June 13, 1997
NOTE: The Chief Judge’s rules concerning dual employment of nonjudicial court employees now appear at 22 NYCRR 50.3. For guidance on Part 50 (formerly Part 25), court personnel may consult the Office of Court Administration’s Nonjudicial Ethics Helpline (888-283-8442).
Digest: A full-time law clerk to a Supreme Court Justice may be allowed to be a candidate in a city school board election and may serve as a compensated member of the board, so long as such service does not interfere with the law clerk's court responsibilities and permission for such dual employment has been obtained pursuant to section 25.37 of the Rules of the Chief Judge.
Rules: 22 NYCRR 25.37; Opinion 94-19 (Vol. XII).
An Administrative Judge asks if a full-time law clerk to a Supreme Court Justice may be allowed to be a candidate for election to a city school board. Candidates in the school board elections run as political party nominees. If elected, the law clerk would receive compensation for service on the board. The school board meets in the evening and the Supreme Court Justice for whom the law clerk works has determined that service as a school board member will not interfere with the performance of the law clerk's duties and consents to the law clerk's service on the board.

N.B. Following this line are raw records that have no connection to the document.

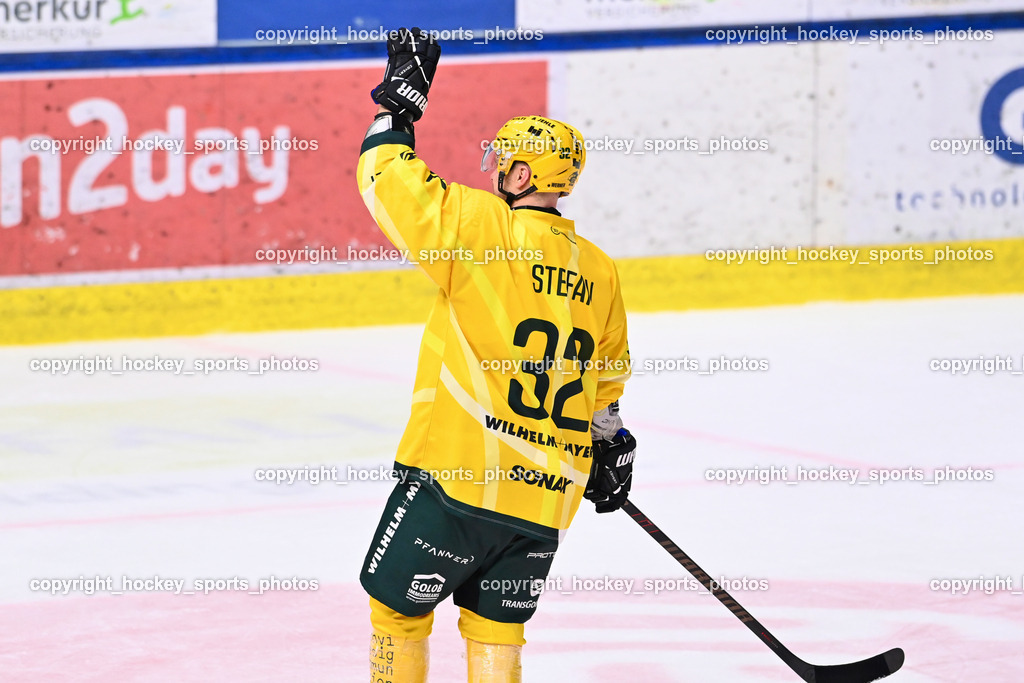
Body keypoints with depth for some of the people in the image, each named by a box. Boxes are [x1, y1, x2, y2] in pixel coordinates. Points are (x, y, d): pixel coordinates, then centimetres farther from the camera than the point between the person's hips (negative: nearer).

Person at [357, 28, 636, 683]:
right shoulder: (598, 272, 11)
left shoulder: (483, 227, -9)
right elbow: (607, 381, 23)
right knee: (496, 627, 14)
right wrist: (611, 451, 38)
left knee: (399, 608, 9)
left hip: (457, 477, -6)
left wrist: (401, 96, 5)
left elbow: (389, 179, -8)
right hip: (546, 497, 6)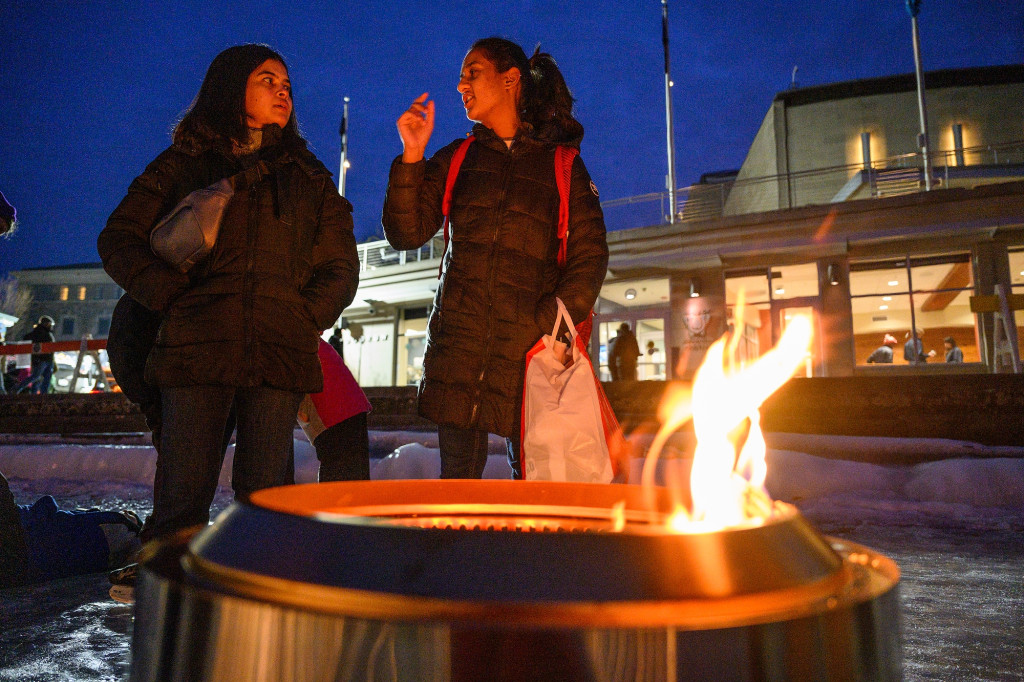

The Committee has previously stated that it would be permissible for a part-time law clerk to serve on a school board. That conclusion was based upon on a determination that such service would not constitute the practice of law. Opinion 94-19 (Vol. XII). The Committee also held that service on the school board would not be proscribed so long as such activities do not interfere with law clerk's court responsibilities and the judge has no cause to restrict the clerk from performing such duties.
Since service on the school board would not constitute the practice of law, the same standard that applies to a part-time law clerk would apply to the full-time law clerk, i.e., such activities are permitted if they do not interfere with law clerk's court responsibilities and the judge has no cause to restrict the clerk from performing such duties.
In addition, the law clerk must receive the written approval of his/her appointing authority prior to assuming school board membership. Such approval is also subject to the written consent of the Chief Administrator of the Courts. 22 NYCRR 25.37.